Laetitia Dosch
Avec Le Procès du chien, Laetitia Dosch a déplacé sa présence d'actrice vers une mise en scène où l'absurde judiciaire, le rapport aux animaux et la comédie morale composent une fable très contemporaine. Sa place dans CaSTV ne relève pas de l'horreur pure, mais d'une zone de voisinage essentielle: celle où le cinéma regarde la société se dérégler autour d'un cas apparemment impossible, puis révèle la violence des normes qui prétendent juger.
Dosch a toujours porté quelque chose d'inclassable dans le cinéma francophone. Comme interprète, elle sait faire exister des personnages qui ne se rangent pas correctement dans les cadres sociaux. Comme réalisatrice, elle prolonge cette énergie en travaillant la friction entre le corps, la parole et l'institution. Le Procès du chien prend un dispositif presque burlesque et le pousse vers une question plus grave: qui a droit à une voix, qui décide de l'intelligence, qui fabrique la frontière entre sujet et objet.
Cette sensibilité intéresse un catalogue de genre parce que le fantastique n'est pas toujours affaire de surnaturel explicite. Il peut surgir lorsqu'une situation ordinaire se met à suivre une logique trop étrange pour rester simplement réaliste. Un tribunal qui se penche sur le sort d'un chien, une société qui expose ses contradictions à travers un cas absurde: le monde devient légèrement oblique.

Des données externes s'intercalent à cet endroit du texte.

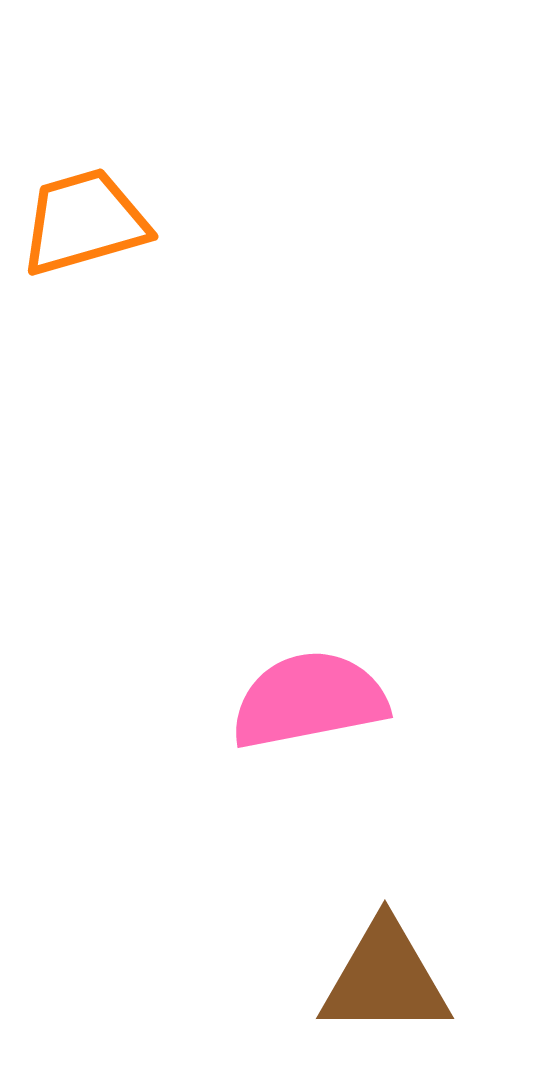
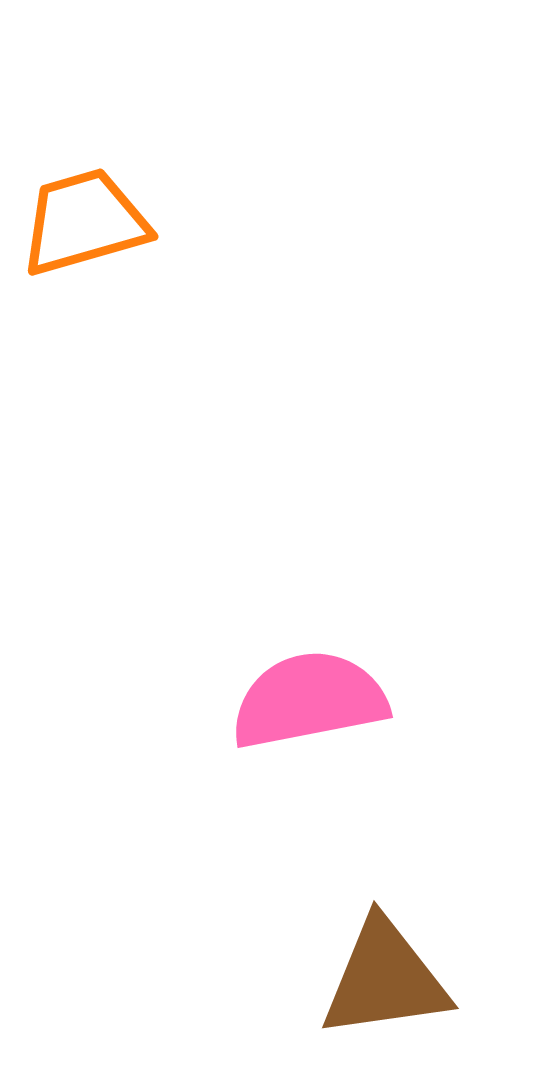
brown triangle: rotated 8 degrees counterclockwise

Cette obliquité suffit parfois à produire une inquiétude morale.
Le cinéma de Dosch appartient aussi aux années 2020, moment où les frontières entre comédie, fable, drame social et genre deviennent plus poreuses. Les cinéastes n'ont plus besoin de choisir entre le rire et le trouble. Ils peuvent faire du rire une méthode de dévoilement. Ce qui semble léger au départ révèle peu à peu une structure de domination, une peur du désordre, une incapacité collective à accueillir ce qui ne parle pas la langue attendue.
Dans cette perspective, son cinéma dialogue indirectement avec le thriller judiciaire, non par le suspense criminel, mais par la tension du jugement. Une salle d'audience est un décor de genre très puissant. Elle organise les corps, distribue la parole, transforme les existences en dossiers. Le cinéma aime ces lieux parce qu'ils promettent la vérité tout en produisant souvent de nouvelles formes d'aveuglement. Dosch utilise cette mécanique pour faire apparaître l'absurdité du pouvoir.
La force de Le Procès du chien tient à sa manière de refuser la séparation confortable entre humain et non humain. Le film peut être drôle, mais son humour travaille une question profonde: que devient une société lorsqu'elle ne sait penser l'altérité qu'en termes de propriété, de danger ou de spectacle. Le genre, au sens large, a toujours posé cette question à travers les monstres. Dosch la pose par un animal, par la loi, par une comédie qui laisse filtrer une inquiétude.
Sa mise en scène repose sur la présence. Présence des corps, des voix, des silences gênés, des situations qui durent assez pour que le malaise apparaisse. Dosch n'a pas besoin d'assombrir l'image pour faire sentir que quelque chose cloche. Elle fait confiance à l'étrangeté du social. La société se montre elle-même, avec ses procédures, ses certitudes, ses catégories, et le film observe l'endroit où cette organisation devient risible puis brutale.
Laetitia Dosch occupe donc chez CaSTV une place latérale mais stimulante. Elle rappelle que le cinéma de genre ne se réduit pas aux codes les plus visibles. Il accueille aussi les fables qui déplacent le réel, les comédies qui révèlent une cruauté institutionnelle, les récits où l'absurde devient une chambre d'écho pour nos peurs collectives. Chez elle, le cauchemar n'a pas besoin de nuit. Il peut commencer en plein jour, dans un tribunal, lorsque tout le monde parle au nom de la raison.